Par contre tu joues avec des groupes. Le travail avec Jean François Prigent, par exemple, qui lui arrive d'un univers électroacoustique, les sons, toute le technique d'aujourd'hui qu'il utilise, mais à la base il a la voix quand même...
XV : Oui, mais c'est un exemple rare aussi. Il y a peu de musiciens qui te donnent comme ça l'occasion de, eux venir avec leur langage musical, respecter le tien et essayer de construire un truc... Je crois qu'il y a plus que la musique, c'est des gens qui prennent aussi le temps de vivre, d'installer la musique, de pas être là pour faire absolument un produit qui doit se vendre, où courir derrière les "créations"... Par exemple la rencontre, le trio Jean François Prigent, Alberte Forestier et moi-même... Alberte Forestier je la connais depuis longtemps, il n'y a pas de problème, je l'accompagne, elle chante, mais la rencontre Prigent- Alberte Forestier c'est quand même étonnant.

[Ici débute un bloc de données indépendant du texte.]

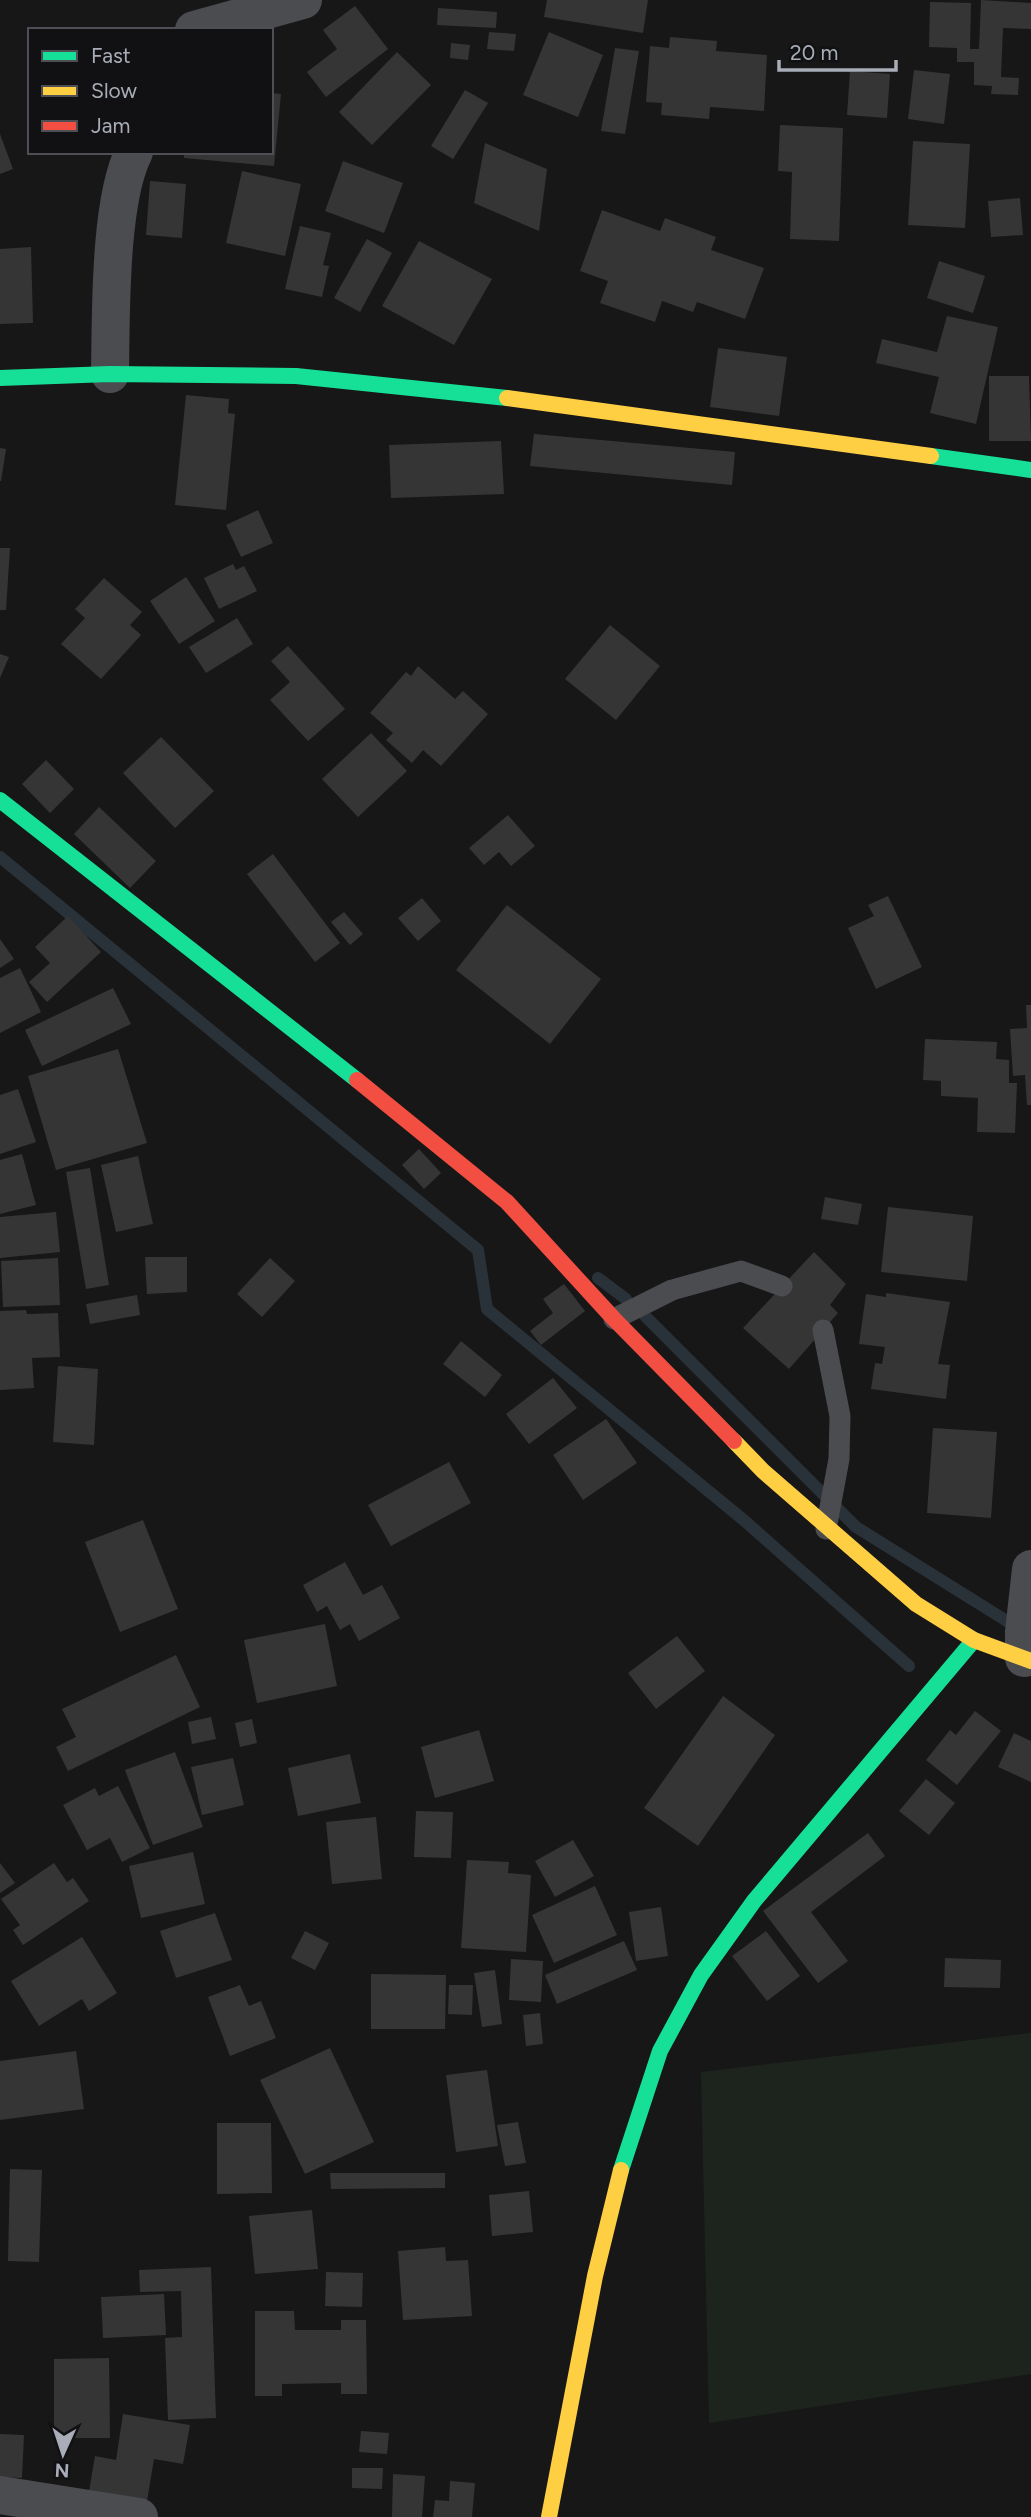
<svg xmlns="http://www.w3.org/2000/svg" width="1031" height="2517" font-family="Figtree,sans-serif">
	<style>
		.green { fill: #1d241e }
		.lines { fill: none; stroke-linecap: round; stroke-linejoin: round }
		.stream { stroke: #2a3239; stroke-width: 12 }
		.building { fill: #353536 }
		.lane { stroke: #4b4c50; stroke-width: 21 }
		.street { stroke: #4b4c50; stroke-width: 38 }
		.fast { stroke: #16e098; stroke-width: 16 }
		.slow { stroke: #ffcf43; stroke-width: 16 }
		.jam { stroke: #f24e42; stroke-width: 16 }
	</style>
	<rect width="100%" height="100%" fill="#171717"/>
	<polygon class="green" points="1031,2033 1031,2374 709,2423 701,2072"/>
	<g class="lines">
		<g class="stream">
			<polyline points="0,857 478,1250 487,1309 746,1522 909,1666"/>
			<polyline points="598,1278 626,1299"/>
			<polyline points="645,1316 856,1527 1018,1628"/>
		</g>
	</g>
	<g class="building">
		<polygon points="547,0 648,0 643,33 544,17"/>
		<polygon points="981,0 1031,3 1031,29 1003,28 1001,77 1019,78 1018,95 991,94 992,86 974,85 974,62 957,62 957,48 929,47 930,2 971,3 970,49 979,49"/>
		<polygon points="355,6 388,49 326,97 307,72 337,49 323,30"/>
		<polygon points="438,8 497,12 496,28 437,25"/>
		<polygon points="489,32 516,34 514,51 487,49"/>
		<polygon points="549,32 603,55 578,117 523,95"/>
		<polygon points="670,37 717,41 716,51 767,55 764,111 710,107 709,119 661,115 662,103 646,102 650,46 669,48"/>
		<polygon points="451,43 470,45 468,60 450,58"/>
		<polygon points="615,48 639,51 625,134 601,131"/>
		<polygon points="397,52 431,85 372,145 339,112"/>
		<polygon points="914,70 950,74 944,124 908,119"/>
		<polygon points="850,71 890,74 887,118 847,115"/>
		<polygon points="465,90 488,103 453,159 431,146"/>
		<polygon points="271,93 281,94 274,166 184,158 184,152 271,152"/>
		<polygon points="780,125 843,128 839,241 790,239 792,172 778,171"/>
		<polygon points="0,134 13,169 0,174"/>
		<polygon points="913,141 970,144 965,228 908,225"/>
		<polygon points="485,143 547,169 539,231 474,203"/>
		<polygon points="343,161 403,183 384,233 325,211"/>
		<polygon points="242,171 301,184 285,256 226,243"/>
		<polygon points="150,181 186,184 182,238 146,235"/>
		<polygon points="1020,198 1023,235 991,237 988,201"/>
		<polygon points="602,210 660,231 665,218 716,237 711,250 764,268 745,319 697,302 693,312 662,301 655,322 600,303 608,281 580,271"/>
		<polygon points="300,226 331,233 323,265 329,266 322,297 285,289"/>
		<polygon points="367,239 392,253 360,312 334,298"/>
		<polygon points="419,241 492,279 454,345 382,306"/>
		<polygon points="31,247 33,323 0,324 0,249"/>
		<polygon points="939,261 985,276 973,313 927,298"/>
		<polygon points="947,316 998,327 976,424 930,413 939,377 876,363 882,339 937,352"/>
		<polygon points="718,348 787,357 779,416 710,407"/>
		<polygon points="989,376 1029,376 1031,441 989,441"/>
		<polygon points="186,395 229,399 228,413 235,414 226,510 175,505"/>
		<polygon points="534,434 735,452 732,485 530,466"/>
		<polygon points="501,441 504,494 391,498 389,445"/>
		<polygon points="0,448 6,449 1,481 0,481"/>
		<polygon points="258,510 273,543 241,557 226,525"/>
		<polygon points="0,548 10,548 6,610 0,610"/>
		<polygon points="233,564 236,570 244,566 257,591 219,609 204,578"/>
		<polygon points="186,577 215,621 179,644 150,601"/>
		<polygon points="104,578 142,612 130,625 141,635 101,679 61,644 85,618 75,609"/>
		<polygon points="237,618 253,644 206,673 189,647"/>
		<polygon points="610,625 660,666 616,720 565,679"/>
		<polygon points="288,646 345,709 308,741 270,700 290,682 271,661"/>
		<polygon points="0,654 9,657 0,678"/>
		<polygon points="418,666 455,699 463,691 488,714 441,766 423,750 412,763 386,740 393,733 370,713 406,672 411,676"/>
		<polygon points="371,733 407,771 358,817 322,779"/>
		<polygon points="161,737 214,791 175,828 123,773"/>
		<polygon points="46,760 74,789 50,813 22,784"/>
		<polygon points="99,807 156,861 130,888 74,834"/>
		<polygon points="508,815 535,846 511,866 499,852 484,865 469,848"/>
		<polygon points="273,854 340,943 315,962 247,874"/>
		<polygon points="888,896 922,967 876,989 848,928 874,916 868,905"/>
		<polygon points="422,898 441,921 418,941 398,918"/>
		<polygon points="507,905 601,979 550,1044 456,970"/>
		<polygon points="344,912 363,934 350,945 331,922"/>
		<polygon points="68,916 101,952 47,1002 29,982 50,963 35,947"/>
		<polygon points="0,939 14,959 0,968"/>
		<polygon points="20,968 41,1012 0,1033 0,978"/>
		<polygon points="113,988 131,1024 42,1066 25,1030"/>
		<polygon points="1026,1005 1031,1005 1031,1105 1027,1105 1025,1075 1013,1076 1010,1029 1027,1028"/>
		<polygon points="925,1039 997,1042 996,1059 1009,1060 1009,1083 1017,1083 1015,1133 977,1132 978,1098 941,1096 941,1081 923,1080"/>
		<polygon points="118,1049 147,1143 56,1170 28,1076"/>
		<polygon points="18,1089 36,1142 0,1154 0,1095"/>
		<polygon points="419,1149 441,1173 424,1189 402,1165"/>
		<polygon points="22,1154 36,1205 0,1214 0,1160"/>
		<polygon points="138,1156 153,1224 116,1232 101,1165"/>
		<polygon points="90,1168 109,1285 86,1289 66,1172"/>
		<polygon points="825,1197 862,1204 858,1225 821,1219"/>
		<polygon points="888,1207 973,1216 967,1281 881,1272"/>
		<polygon points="56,1212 60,1252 0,1258 0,1217"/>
		<polygon points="814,1252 846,1284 830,1305 838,1313 789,1369 743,1328"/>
		<polygon points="145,1257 187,1257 187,1292 147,1294"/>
		<polygon points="58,1258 60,1305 3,1307 1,1261"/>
		<polygon points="270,1258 295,1281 262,1317 237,1294"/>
		<polygon points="564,1284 585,1311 541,1345 530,1331 553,1313 543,1299"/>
		<polygon points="886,1293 950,1302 938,1364 950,1365 946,1399 871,1389 875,1363 882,1364 885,1347 859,1344 866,1294 886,1297"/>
		<polygon points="137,1295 140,1315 90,1324 86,1304"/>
		<polygon points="26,1310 27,1314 58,1313 60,1357 32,1358 34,1388 0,1390 0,1311"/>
		<polygon points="461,1341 502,1375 485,1397 443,1364"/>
		<polygon points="58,1366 98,1369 94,1445 53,1442"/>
		<polygon points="553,1378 577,1408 529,1444 506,1414"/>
		<polygon points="606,1419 637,1463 583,1500 553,1455"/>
		<polygon points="933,1428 997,1432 991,1518 927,1513"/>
		<polygon points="449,1462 471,1503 391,1546 368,1505"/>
		<polygon points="143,1520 178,1609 120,1632 85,1542"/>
		<polygon points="345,1562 363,1595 382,1585 400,1618 359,1641 350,1624 340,1630 327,1606 317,1612 303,1585"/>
		<polygon points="325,1624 337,1686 257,1703 244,1640"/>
		<polygon points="677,1636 705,1671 656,1709 628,1673"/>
		<polygon points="176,1655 200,1707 68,1771 56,1747 76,1737 62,1709"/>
		<polygon points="723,1696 775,1735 698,1846 644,1808"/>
		<polygon points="975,1711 1001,1731 957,1785 926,1760 950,1730 956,1735"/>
		<polygon points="211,1717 216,1739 192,1744 188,1722"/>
		<polygon points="252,1719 257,1743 240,1747 235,1723"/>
		<polygon points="479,1730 494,1781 435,1798 421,1747"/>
		<polygon points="1014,1733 1031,1741 1031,1782 998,1767"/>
		<polygon points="175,1752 203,1827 153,1845 125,1770"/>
		<polygon points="350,1754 361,1803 298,1816 288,1768"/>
		<polygon points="233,1758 244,1805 202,1815 191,1767"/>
		<polygon points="926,1779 955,1803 929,1835 899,1811"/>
		<polygon points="118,1786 150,1848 122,1862 110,1838 87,1850 63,1805 95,1788 99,1796"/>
		<polygon points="416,1811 453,1812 451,1858 414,1857"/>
		<polygon points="376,1817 382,1879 332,1884 326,1822"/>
		<polygon points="868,1833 885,1856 811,1912 848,1961 818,1983 763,1911"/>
		<polygon points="573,1840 594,1876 555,1897 535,1861"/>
		<polygon points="193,1852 205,1904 141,1918 129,1866"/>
		<polygon points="467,1860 509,1862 508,1873 531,1875 526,1952 461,1948"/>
		<polygon points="0,1863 15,1883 0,1893"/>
		<polygon points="54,1863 67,1882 73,1878 89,1901 23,1945 13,1930 20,1925 1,1899"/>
		<polygon points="595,1886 617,1935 554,1963 532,1915"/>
		<polygon points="661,1907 668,1956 636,1961 629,1912"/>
		<polygon points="215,1913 232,1960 176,1978 160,1931"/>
		<polygon points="305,1931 329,1943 315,1970 291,1958"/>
		<polygon points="766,1931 800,1976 767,2001 732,1956"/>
		<polygon points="82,1937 117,1993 89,2011 82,1999 39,2026 11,1981"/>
		<polygon points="624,1941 637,1970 557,2004 545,1975"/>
		<polygon points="945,1958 1001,1960 1000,1988 944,1987"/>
		<polygon points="511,1959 543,1961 541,2002 509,2000"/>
		<polygon points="495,1970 502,2024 482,2027 474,1973"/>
		<polygon points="371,1974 446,1975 445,2029 371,2029"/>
		<polygon points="240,1985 249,2006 261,2001 276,2038 230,2056 208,1997"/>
		<polygon points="449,1985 473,1985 472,2015 448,2014"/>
		<polygon points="540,2013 543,2044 526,2046 523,2015"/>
		<polygon points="330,2048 374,2142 305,2174 260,2080"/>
		<polygon points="76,2051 84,2109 0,2120 0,2061"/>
		<polygon points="487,2070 498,2146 456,2152 446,2075"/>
		<polygon points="518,2122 526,2163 505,2166 497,2125"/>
		<polygon points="217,2123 271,2123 272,2193 217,2194"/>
		<polygon points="10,2169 42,2170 39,2262 8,2261"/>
		<polygon points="330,2173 445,2173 445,2188 331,2189"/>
		<polygon points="529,2191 533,2232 492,2236 489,2195"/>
		<polygon points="312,2210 318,2269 255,2274 249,2216"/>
		<polygon points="445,2247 446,2261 468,2260 472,2316 403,2320 398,2251"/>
		<polygon points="211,2267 216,2418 168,2420 165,2338 182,2337 181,2291 140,2292 139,2270"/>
		<polygon points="326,2272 363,2273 362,2307 325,2306"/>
		<polygon points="164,2294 166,2335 103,2338 101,2297"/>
		<polygon points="255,2311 294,2311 295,2330 341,2330 341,2320 366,2320 367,2394 341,2394 341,2383 282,2384 282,2396 255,2396"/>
		<polygon points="109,2358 110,2438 54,2438 54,2359"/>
		<polygon points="123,2414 190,2425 183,2464 154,2459 146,2507 88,2497 95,2456 116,2460"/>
		<polygon points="361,2431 389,2433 387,2454 359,2452"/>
		<polygon points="0,2434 24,2435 22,2478 0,2477"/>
		<polygon points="352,2468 383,2468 382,2489 352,2488"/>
		<polygon points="393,2474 425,2476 422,2517 392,2517"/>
		<polygon points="450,2481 475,2483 472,2517 433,2517 435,2500 449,2501"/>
	</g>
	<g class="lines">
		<g class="lane">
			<polyline points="614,1319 672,1290 741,1271 782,1286"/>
			<polyline points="823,1330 840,1416 839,1459 826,1529"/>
		</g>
		<g class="street">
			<polyline points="194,30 303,0"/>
			<path d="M110 374C111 317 109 201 134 152"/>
			<polyline points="1024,1658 1024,1632 1031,1569"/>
			<polyline points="0,2495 139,2517"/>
		</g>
		<g class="fast">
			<polyline points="0,378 110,374 296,376 507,398"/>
			<polyline points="931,456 1031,470"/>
			<polyline points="0,800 357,1080"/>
			<polyline points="621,2170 660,2051 701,1975 754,1901 974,1640"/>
		</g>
		<g class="slow">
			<polyline points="507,398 931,456"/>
			<polyline points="734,1441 763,1471 916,1604 974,1640 1031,1661"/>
			<polyline points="549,2517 595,2276 621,2170"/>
		</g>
		<polyline class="jam" points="357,1080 507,1202 614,1319 734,1441"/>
	</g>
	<rect x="28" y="28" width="245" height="126" fill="#111113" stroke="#4d4f55" stroke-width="2"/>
	<rect x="42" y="51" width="35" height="10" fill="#16e098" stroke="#4d4f55" stroke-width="2"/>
	<text x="91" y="63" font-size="21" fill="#a8adb8">Fast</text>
	<rect x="42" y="86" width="35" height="10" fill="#ffcf43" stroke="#4d4f55" stroke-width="2"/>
	<text x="91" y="98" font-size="21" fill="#a8adb8">Slow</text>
	<rect x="42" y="121" width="35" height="10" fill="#f24e42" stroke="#4d4f55" stroke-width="2"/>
	<text x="91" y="133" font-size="21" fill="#a8adb8">Jam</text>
	<g transform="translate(63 2454) rotate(183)" stroke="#111113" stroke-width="5" paint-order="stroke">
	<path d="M0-5L12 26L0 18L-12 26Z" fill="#a8adb8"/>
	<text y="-10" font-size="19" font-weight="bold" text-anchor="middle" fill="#a8adb8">N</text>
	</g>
	<path d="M779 60v10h117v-10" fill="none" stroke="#a8adb8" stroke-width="3.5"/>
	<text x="790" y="60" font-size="21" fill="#a8adb8" stroke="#111113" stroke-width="5" paint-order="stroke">20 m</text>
</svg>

Quelqu'un qui a travaillé avec le GMEA (groupe de musique électroacoustique), le son, la voix dans des directions toutes à fait diverses et qui rencontre Alberte Forestier qui elle, arrive, balance son chant comme il est, avec sa voix caractéristique, inimitable d'ailleurs...
C'est une grande blueswoman...
X. V. : Voilà ! En plus tous les deux, c'est bien parce qu'ils disent : " Nous on n'est pas musiciens... la musique on y comprend rien, on fait ça mais on est pas musiciens...", ça va bien avec moi... Donc je me souviens de cette rencontre qui s'est faite en fait sur la vie, ça a commencé par une discussion sur les jardins, après on est passé à la musique, on a pris le temps de s'installer, et puis le respect qu'il y a pour chaque expression... Quand on est sur scène on ne voit pas que des gens qui font de la musique, on voit des personnages, des gens qui ont un truc à raconter, c'est ça qui fait la différence... Tu as des grands techniciens de la musiques, quand ils jouent, il n'y a rien. Pourquoi ? On peu se le demander ? Quand les gens sont eux-mêmes c'est ce qui fait la différence.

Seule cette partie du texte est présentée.